The Setup tab shows everything stale. Check the kronos_refresher
/ mirofish_refresher status pills at the top. If they're red, the
service-mode worker isn't running — start it with python -m maf (no
--dashboard flag). Heartbeat keys land in Redis within ~60s and the
pills turn green.
Save returned 412. Someone else (another tab, another machine) saved this arena's config while you were editing. Reload the Setup tab to pull the latest ETag, re-apply your edits, save again.
Save returned 422. Your edits failed Pydantic validation. The
response body's detail field has the exact field path and reason. The
on-disk YAML is untouched — fix the offending field and retry.
What's "stale_kronos_forecast"? A specialist saw the cached Kronos
forecast was older than the freshness budget (5× refresh cadence by
default) and added a gap marker. The
ReplanAgent reads markers and
triggers a re-run with fresh sources.
My arena card shows target: question_id. What do I put in? That's
a deliberation arena. The Run dialog gives you a textarea for the
proposal or RFC text — paste it in, optionally name it, click Dispatch.

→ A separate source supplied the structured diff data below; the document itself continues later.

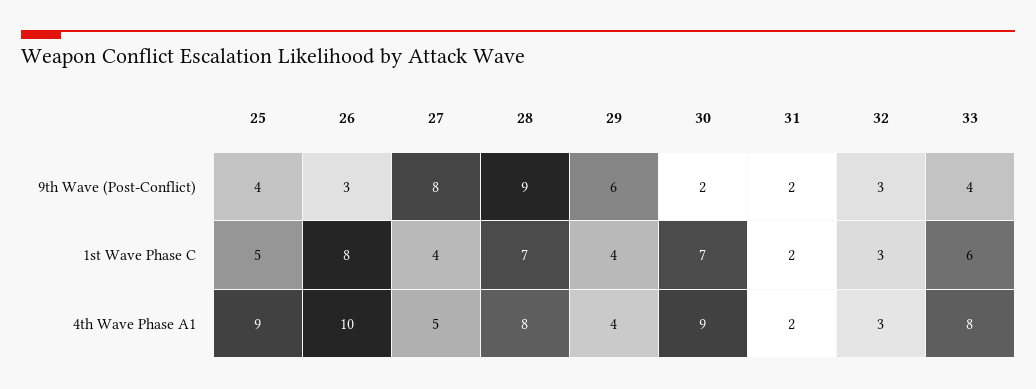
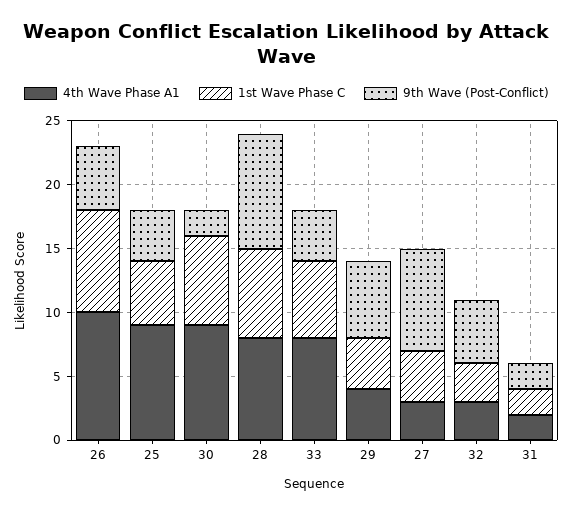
  {
    "9th Wave (Post-Conflict)": {
      "25": 4,
-     "26": 3,
+     "26": 5,
      "27": 8,
      "28": 9,
      "29": 6,
      "30": 2,
      "31": 2,
-     "32": 3,
+     "32": 5,
      "33": 4
    },
    "1st Wave Phase C": {
      "25": 5,
      "26": 8,
      "27": 4,
      "28": 7,
      "29": 4,
      "30": 7,
      "31": 2,
      "32": 3,
      "33": 6
    },
    "4th Wave Phase A1": {
      "25": 9,
      "26": 10,
-     "27": 5,
+     "27": 3,
      "28": 8,
      "29": 4,
      "30": 9,
      "31": 2,
      "32": 3,
      "33": 8
    }
  }

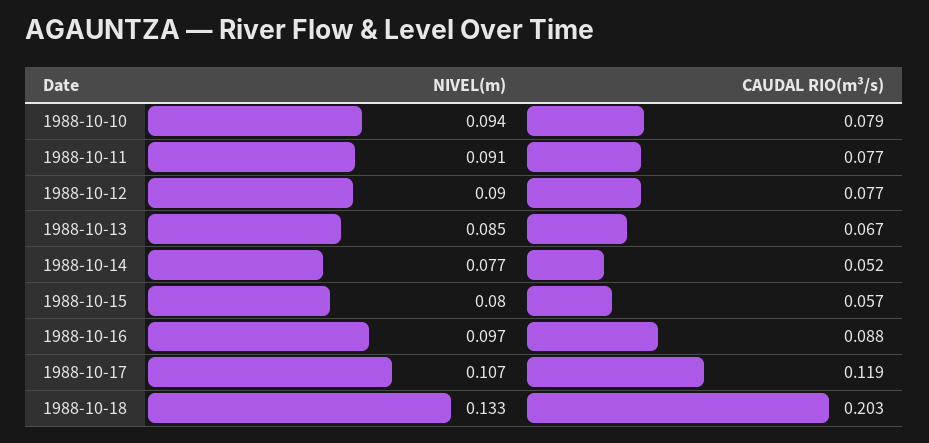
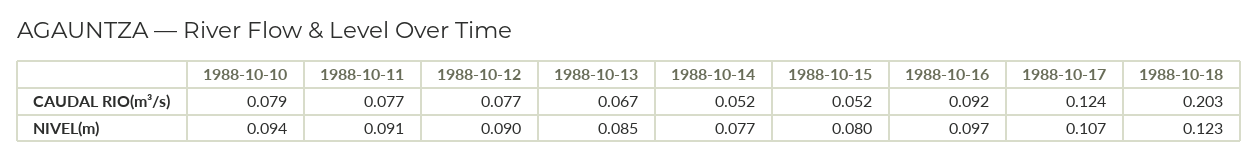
  {
    "NIVEL(m)": {
      "1988-10-10": 0.094,
      "1988-10-11": 0.091,
      "1988-10-12": 0.09,
      "1988-10-13": 0.085,
      "1988-10-14": 0.077,
      "1988-10-15": 0.08,
      "1988-10-16": 0.097,
      "1988-10-17": 0.107,
-     "1988-10-18": 0.133
+     "1988-10-18": 0.123
    },
    "CAUDAL RIO(m³/s)": {
      "1988-10-10": 0.079,
      "1988-10-11": 0.077,
      "1988-10-12": 0.077,
      "1988-10-13": 0.067,
      "1988-10-14": 0.052,
-     "1988-10-15": 0.057,
+     "1988-10-15": 0.052,
-     "1988-10-16": 0.088,
+     "1988-10-16": 0.092,
-     "1988-10-17": 0.119,
+     "1988-10-17": 0.124,
      "1988-10-18": 0.203
    }
  }

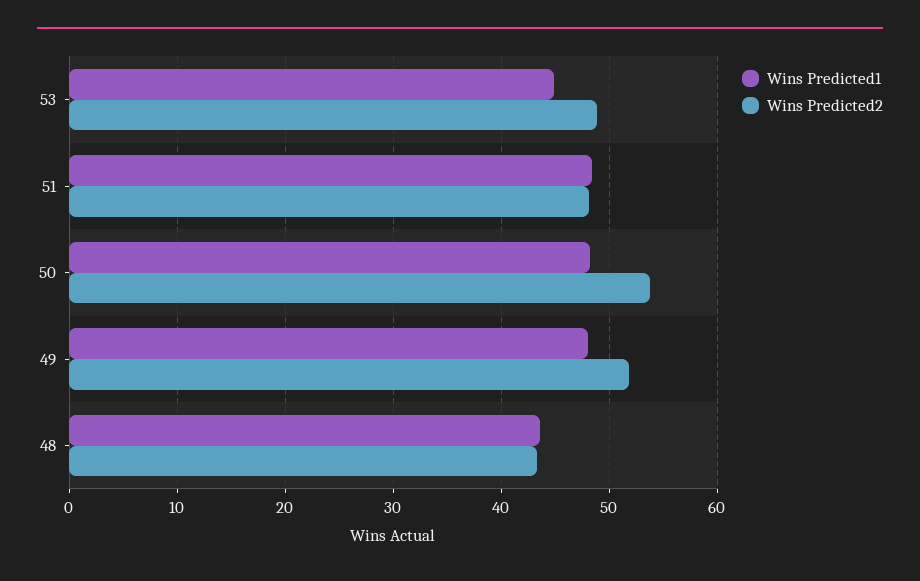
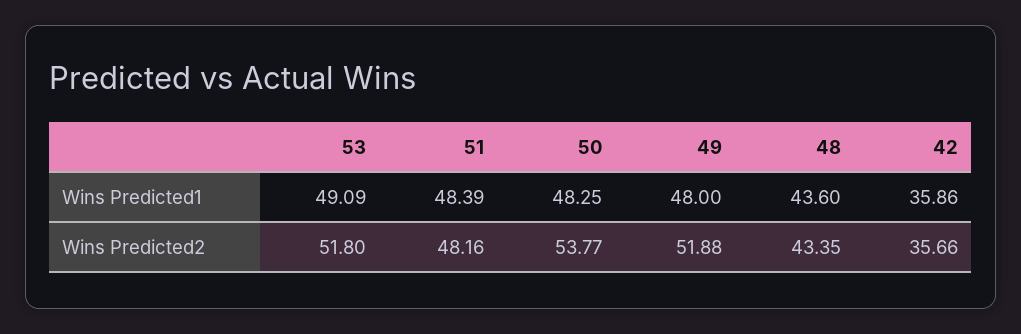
  {
    "Wins Predicted1": {
-     "53": 45,
+     "53": 49.09,
      "51": 48.39,
      "50": 48.25,
      "49": 48,
-     "48": 43.6
+     "48": 43.6,
+     "42": 35.86
    },
    "Wins Predicted2": {
-     "53": 49,
+     "53": 51.8,
      "51": 48.16,
      "50": 53.77,
      "49": 51.88,
-     "48": 43.35
+     "48": 43.35,
+     "42": 35.66
    }
  }

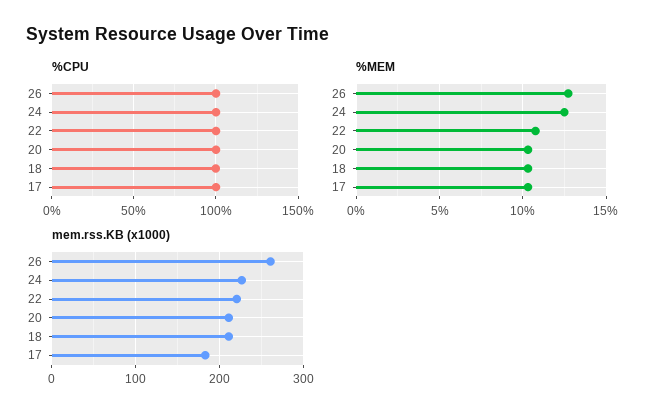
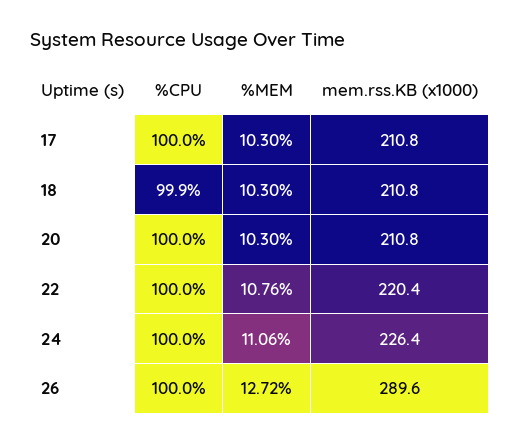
  {
    "%CPU": {
      "26": 100,
      "24": 100,
      "22": 100,
      "20": 100,
      "18": 99.9,
      "17": 100
    },
    "%MEM": {
      "26": 12.72,
-     "24": 12.5,
+     "24": 11.06,
      "22": 10.76,
      "20": 10.3,
      "18": 10.3,
      "17": 10.3
    },
    "mem.rss.KB (x1000)": {
-     "26": 260,
+     "26": 289.6,
      "24": 226.4,
      "22": 220.4,
      "20": 210.8,
      "18": 210.8,
-     "17": 180
+     "17": 210.8
    }
  }

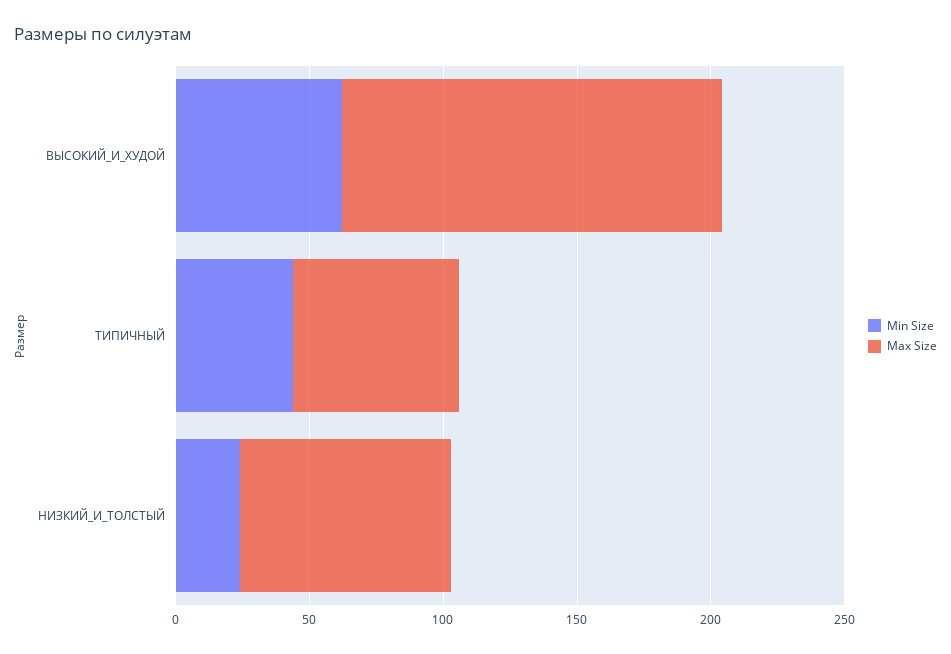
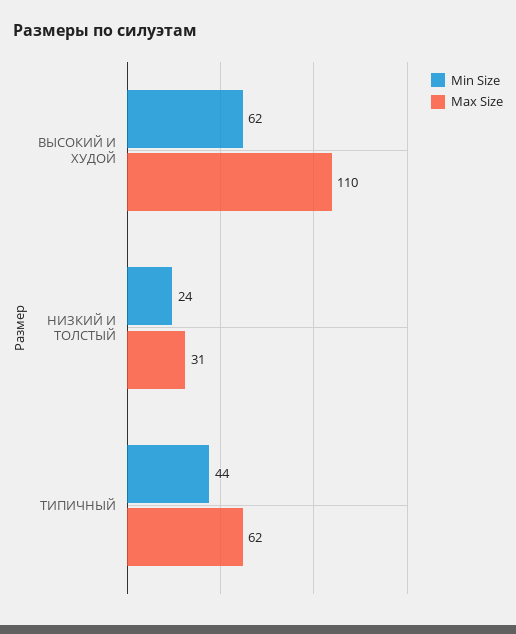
  {
    "Min Size": {
      "ВЫСОКИЙ_И_ХУДОЙ": 62,
      "ТИПИЧНЫЙ": 44,
      "НИЗКИЙ_И_ТОЛСТЫЙ": 24
    },
    "Max Size": {
-     "ВЫСОКИЙ_И_ХУДОЙ": 140,
+     "ВЫСОКИЙ_И_ХУДОЙ": 110,
      "ТИПИЧНЫЙ": 62,
-     "НИЗКИЙ_И_ТОЛСТЫЙ": 80
+     "НИЗКИЙ_И_ТОЛСТЫЙ": 31
    }
  }

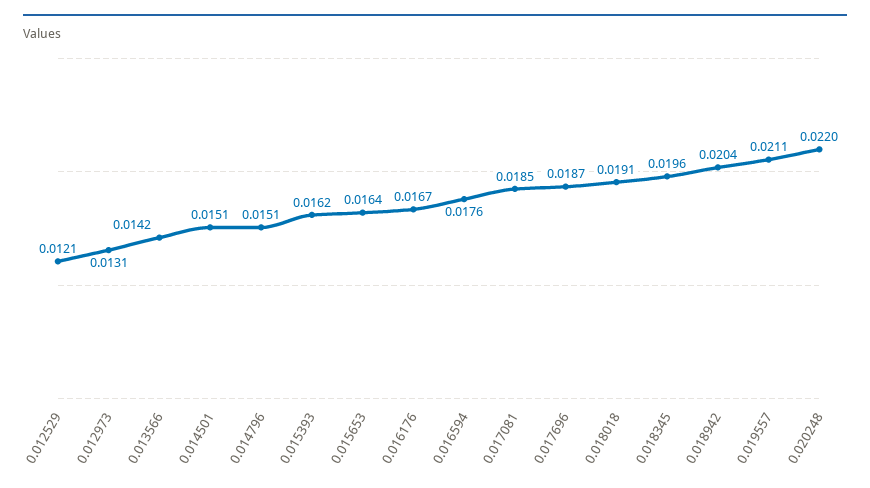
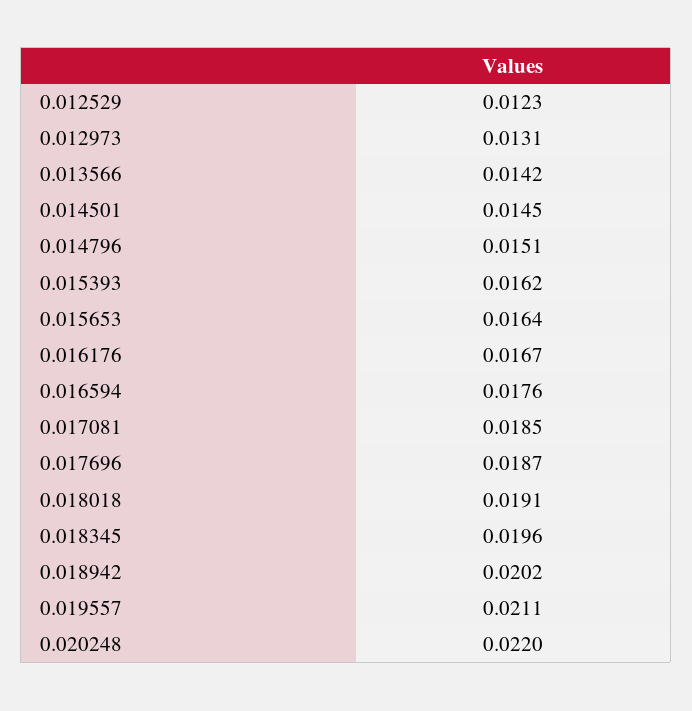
  {
-   "0.012529": 0.0121,
+   "0.012529": 0.0123,
    "0.012973": 0.0131,
    "0.013566": 0.0142,
-   "0.014501": 0.0151,
+   "0.014501": 0.0145,
    "0.014796": 0.0151,
    "0.015393": 0.0162,
    "0.015653": 0.0164,
    "0.016176": 0.0167,
    "0.016594": 0.0176,
    "0.017081": 0.0185,
    "0.017696": 0.0187,
    "0.018018": 0.0191,
    "0.018345": 0.0196,
-   "0.018942": 0.0204,
+   "0.018942": 0.0202,
    "0.019557": 0.0211,
    "0.020248": 0.022
  }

The question_id is auto-generated; you'll see it on the resulting
decision envelope.
How do I add Alpaca data to a new arena? Don't bind the alpaca
adapter — it's deprecated. Bind trtools2_bars / trtools2_news (live
Redis streams, populated by trtools2's feed engine) or trtools2_api
(HTTP client for richer queries against trtools2's dashboard). See the
alpaca_live arena for a complete example.
Where do I see what an adapter returns? Channels tab: pick the stream the adapter reads from, expand a recent entry. Or hit Sample on a source binding in the Data tab.
How do I write a new arena? Drop a YAML in config/arenas/. The
loader scans on startup
(load_config). Use an existing arena as
a template — most copy from trading_intelligence.yaml
or research_debate.yaml.
Or use the Wizard tab to scaffold one from a description.
How do I confirm the docs match the code? Click any function link above — it opens the source viewer at the exact line. The doc-link checker test (code) runs in CI and fails if any link points at a missing file or out-of-range line, so this manual stays honest.